▶ Estratto del testo:
Questo seminario, organizzato dall’Agenzia Romana per
il Giubileo, è una buona occasione per fermarsi un momento a riflettere.
C’è in effetti una buona ragione per considerare il problema dell’immigrazione
in una prospettiva più generale - e più storica - che potrebbe
porsi in contrasto con le azioni e reazioni a fiato piuttosto corto, che
fanno la parte del leone nell’attenzione tributata dalla politica quotidiana.
Anzi, l’interconnessione tra le prospettive più ampie da una parte,
e considerazioni più immediate dall’altra, è in se stessa
una questione di qualche interesse. Cercherò di arrivarvi attraverso
una serie di punti.
La prima cosa da osservare è il fatto che la
storia della civiltà mondiale ha inevitabilmente preso forma dai
movimenti di persone, idee e merci. Il progresso nella scienza,
tecnologia e matematica, nelle arti, in musica, danza e persino nella cucina,
e anche nella produzione economica e nella teoria politica, è dipeso
in larghissima misura dal nostro apprendere gli uni dagli altri, dalle
transazioni che abbiamo intrapreso gli uni con gli altri, dal nostro vivere
gli uni accanto agli altri. Dagli spostamenti di greci, romani, cinesi,
indiani, ebrei, arabi e altri, nel corso dei millenni fino alle migrazioni
più recenti di europei in tutto il mondo, le persone hanno trasportato,
da una regione all’altra, le loro conoscenze, interpretazioni, capacità
e usanze, insieme alla loro presenza. È difficile
immaginare quanto sarebbe stato limitato il mondo se le persone avessero
condotto esistenze chiuse e isolate.

▶ Dati riportati:
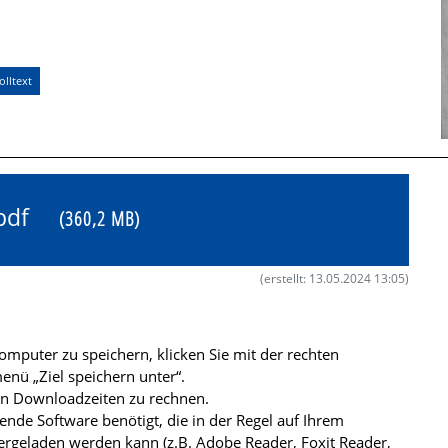
lltext
X.pdf
(360,2 MB)
(erstellt: 13.05.2024 13:05)
mputer zu speichern, klicken Sie mit der rechten
nü „Ziel speichern unter“.
ren Downloadzeiten zu rechnen.
de Software benötigt, die in der Regel auf Ihrem
ergeladen werden kann (z.B. Adobe Reader, Foxit Reader,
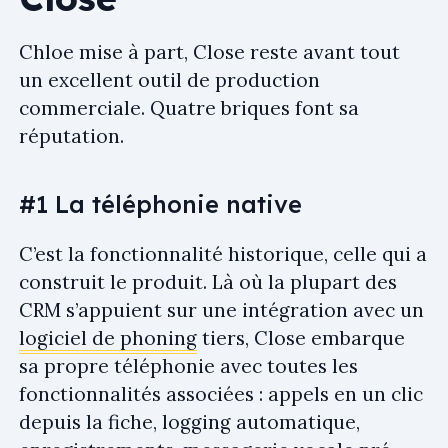
Chloe mise à part, Close reste avant tout
un excellent outil de production
commerciale. Quatre briques font sa
réputation.
#1 La téléphonie native
C’est la fonctionnalité historique, celle qui a
construit le produit. Là où la plupart des
CRM s’appuient sur une intégration avec un
logiciel de phoning
tiers, Close embarque
sa propre téléphonie avec toutes les
fonctionnalités associées : appels en un clic
depuis la fiche, logging automatique,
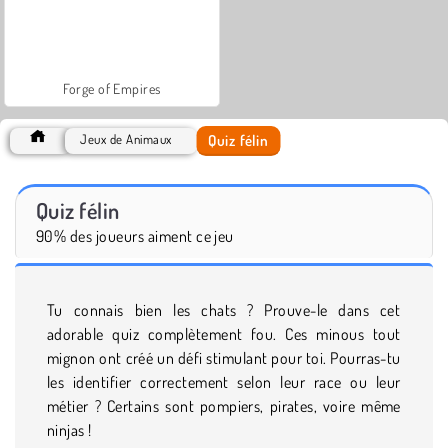
Forge of Empires
Quiz félin
Jeux de Animaux
Quiz félin
90% des joueurs aiment ce jeu
Tu connais bien les chats ? Prouve-le dans cet
adorable quiz complètement fou. Ces minous tout
mignon ont créé un défi stimulant pour toi. Pourras-tu
les identifier correctement selon leur race ou leur
métier ? Certains sont pompiers, pirates, voire même
ninjas !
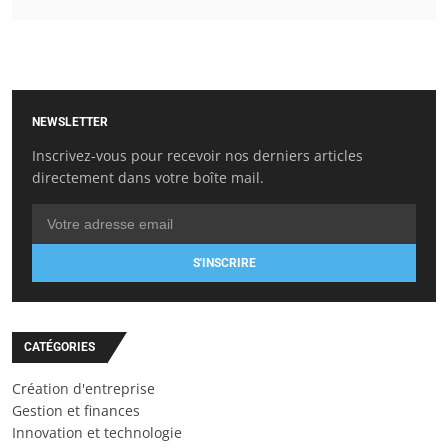
NEWSLETTER
Inscrivez-vous pour recevoir nos derniers articles
directement dans votre boîte mail.
S'INSCRIRE
CATÉGORIES
Création d'entreprise
Gestion et finances
Innovation et technologie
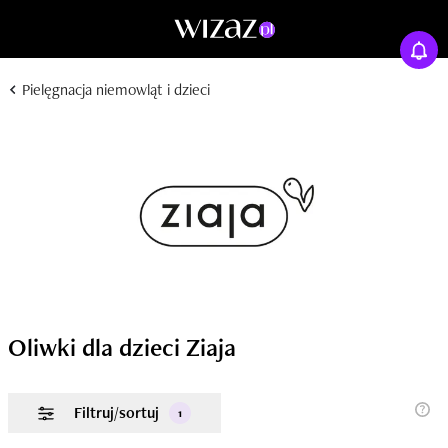
Pielęgnacja niemowląt i dzieci
Oliwki dla dzieci Ziaja
Filtruj/sortuj
1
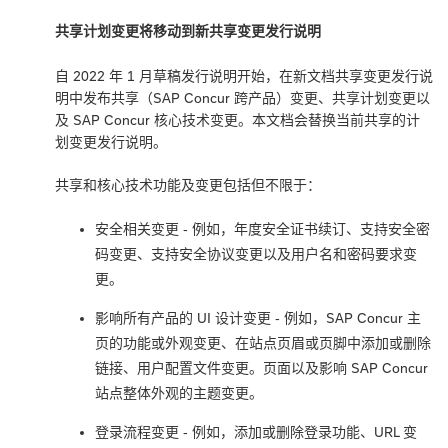
共享计划变更将移动到新共享变更发行说明
自 2022 年 1 月草稿发行说明开始，在新文档共享变更发行说
明中发布共享（SAP Concur 跨产品）变更、共享计划变更以
及 SAP Concur 核心技术变更。本文档会替换当前共享的计
划变更发行说明。
共享和核心技术功能及变更包括但不限于：
安全相关变更 - 例如，年度安全证书续订、支持安全密
码变更、支持安全协议变更以及用户名和密码要求变
更。
影响所有产品的 UI 设计变更 - 例如，SAP Concur 主
页的功能或外观变更、在站点页眉或页脚中添加或删除
链接、用户配置文件变更。页面以及影响 SAP Concur
站点整体外观的主题变更。
登录流程变更 - 例如，添加或删除登录功能、URL 变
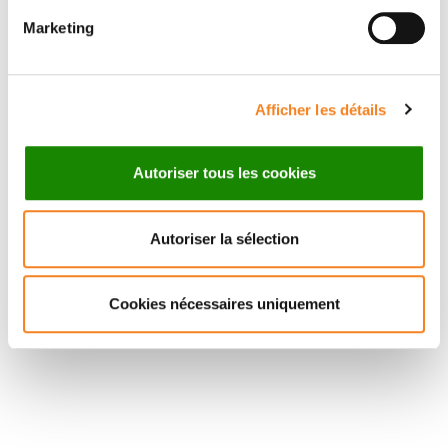
CNRS
Marketing
Afficher les détails
Autoriser tous les cookies
Autoriser la sélection
Cookies nécessaires uniquement
Suivez l'Institut Curie
Retrouvez notre actualité sur les réseaux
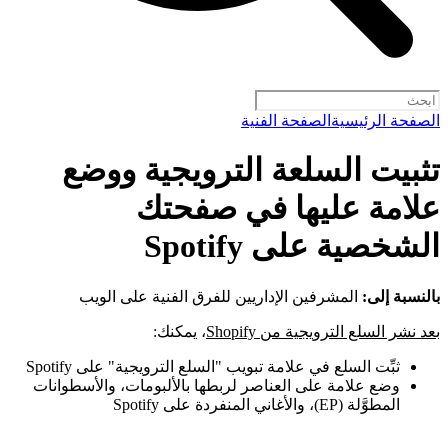
الصفحة الرئيسية
الصفحة الفنية
تثبيت السلعة الترويجية ووضع
علامة عليها في صفحتك
الشخصية على Spotify
بالنسبة إلى:
المشرفين الإداريين للفرق الفنية على الويب
بعد نشر السلع الترويجية من Shopify
، يمكنك:
ثبِّت السلع في علامة تبويب "السلع الترويجية" على Spotify
وضع علامة على العناصر لربطها بالألبومات، والأسطوانات
المطوَّلة (EP)، والأغاني المنفردة على Spotify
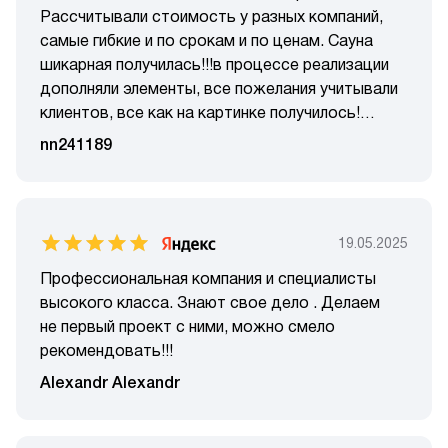
Рассчитывали стоимость у разных компаний,
самые гибкие и по срокам и по ценам. Сауна
шикарная получилась!!!в процессе реализации
дополняли элементы, все пожелания учитывали
клиентов, все как на картинке получилось!
Супер! Также отмечу, что не нужно было сидеть
nn241189
над душой и каждый шаг контролировать,
отчитывался о проделанной работе каждый
день, фиксировали скрытые работы, молодцы!
Будем сотрудничать снова!
19.05.2025
Профессиональная компания и специалисты
высокого класса. Знают свое дело . Делаем
не первый проект с ними, можно смело
рекомендовать!!!
Alexandr Alexandr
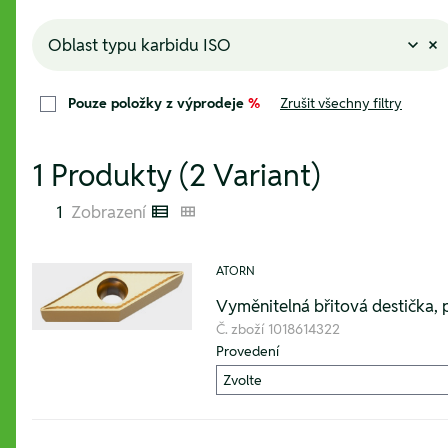
Oblast typu karbidu ISO
Pouze položky z výprodeje
%
Zrušit všechny filtry
1 Produkty (2 Variant)
1
Zobrazení
Listenansicht
Kachelansicht
ATORN
Vyměnitelná břitová destička,
Č. zboží
1018614322
Provedení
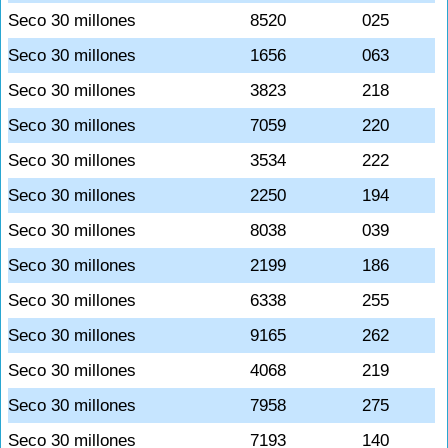
Seco 30 millones
8520
025
Seco 30 millones
1656
063
Seco 30 millones
3823
218
Seco 30 millones
7059
220
Seco 30 millones
3534
222
Seco 30 millones
2250
194
Seco 30 millones
8038
039
Seco 30 millones
2199
186
Seco 30 millones
6338
255
Seco 30 millones
9165
262
Seco 30 millones
4068
219
Seco 30 millones
7958
275
Seco 30 millones
7193
140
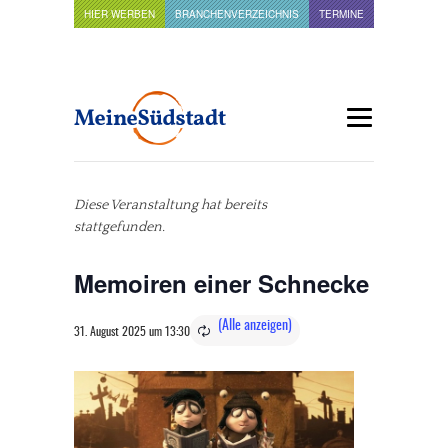
HIER WERBEN
BRANCHENVERZEICHNIS
TERMINE
Diese Veranstaltung hat bereits
stattgefunden.
Memoiren einer Schnecke
31. August 2025 um 13:30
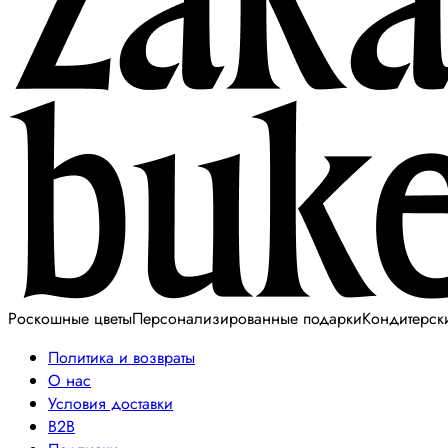
Роскошные цветы
Персонализированные подарки
Кондитерск
Политика и возвраты
О нас
Условия доставки
B2B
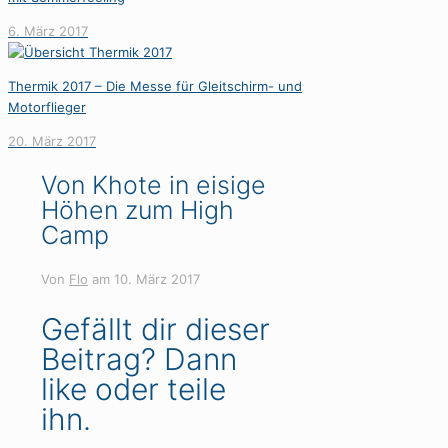
6. März 2017
Thermik 2017 – Die Messe für Gleitschirm- und
Motorflieger
20. März 2017
Von Khote in eisige
Höhen zum High
Camp
Von
Flo
am
10. März 2017
Gefällt dir dieser
Beitrag? Dann
like oder teile
ihn.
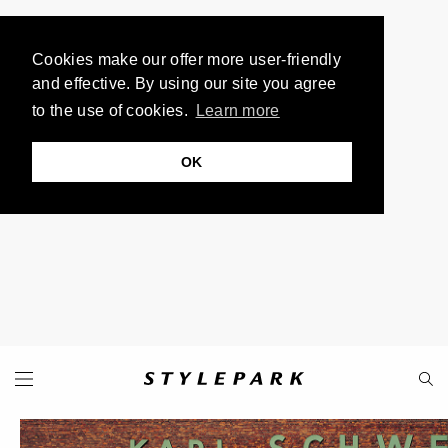
Cookies make our offer more user-friendly
and effective. By using our site you agree
to the use of cookies.
Learn more
OK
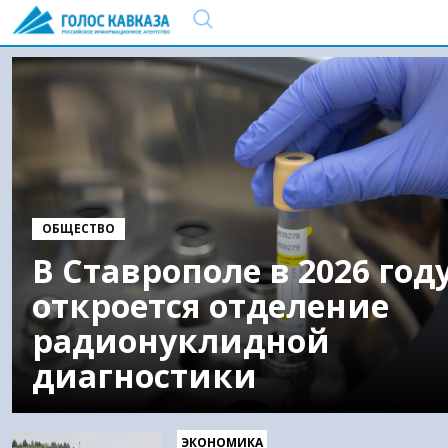
ОБЩЕСТВО
В Ставрополе в 2026 год
откроется отделение
радионуклидной
диагностики
ЭКОНОМИКА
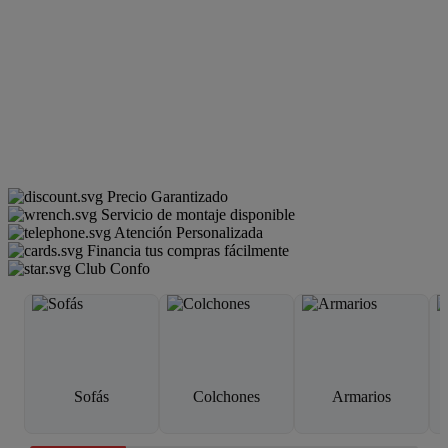
Precio Garantizado
Servicio de montaje disponible
Atención Personalizada
Financia tus compras fácilmente
Club Confo
Sofás
Colchones
Armarios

▶ Esercizi proposti:
a) Trascriva integralmente il brano sulle migrazioni, senza modificarne alcuna parola.
b) Estragga dai record, senza alcuna modifica, le righe che vanno da quella contenente "Precio Garantizado" fino alla fine dei record, entrambe le estremità incluse.
I record non hanno alcun legame con il brano sulle migrazioni.

▶ Soluzioni:
a)
Questo seminario, organizzato dall’Agenzia Romana per
il Giubileo, è una buona occasione per fermarsi un momento a riflettere.
C’è in effetti una buona ragione per considerare il problema dell’immigrazione
in una prospettiva più generale - e più storica - che potrebbe
porsi in contrasto con le azioni e reazioni a fiato piuttosto corto, che
fanno la parte del leone nell’attenzione tributata dalla politica quotidiana.
Anzi, l’interconnessione tra le prospettive più ampie da una parte,
e considerazioni più immediate dall’altra, è in se stessa
una questione di qualche interesse. Cercherò di arrivarvi attraverso
una serie di punti.
La prima cosa da osservare è il fatto che la
storia della civiltà mondiale ha inevitabilmente preso forma dai
movimenti di persone, idee e merci. Il progresso nella scienza,
tecnologia e matematica, nelle arti, in musica, danza e persino nella cucina,
e anche nella produzione economica e nella teoria politica, è dipeso
in larghissima misura dal nostro apprendere gli uni dagli altri, dalle
transazioni che abbiamo intrapreso gli uni con gli altri, dal nostro vivere
gli uni accanto agli altri. Dagli spostamenti di greci, romani, cinesi,
indiani, ebrei, arabi e altri, nel corso dei millenni fino alle migrazioni
più recenti di europei in tutto il mondo, le persone hanno trasportato,
da una regione all’altra, le loro conoscenze, interpretazioni, capacità
e usanze, insieme alla loro presenza. È difficile
immaginare quanto sarebbe stato limitato il mondo se le persone avessero
condotto esistenze chiuse e isolate.

b)
Precio Garantizado
Servicio de montaje disponible
Atención Personalizada
Financia tus compras fácilmente
Club Confo
Sofás
Colchones
Armarios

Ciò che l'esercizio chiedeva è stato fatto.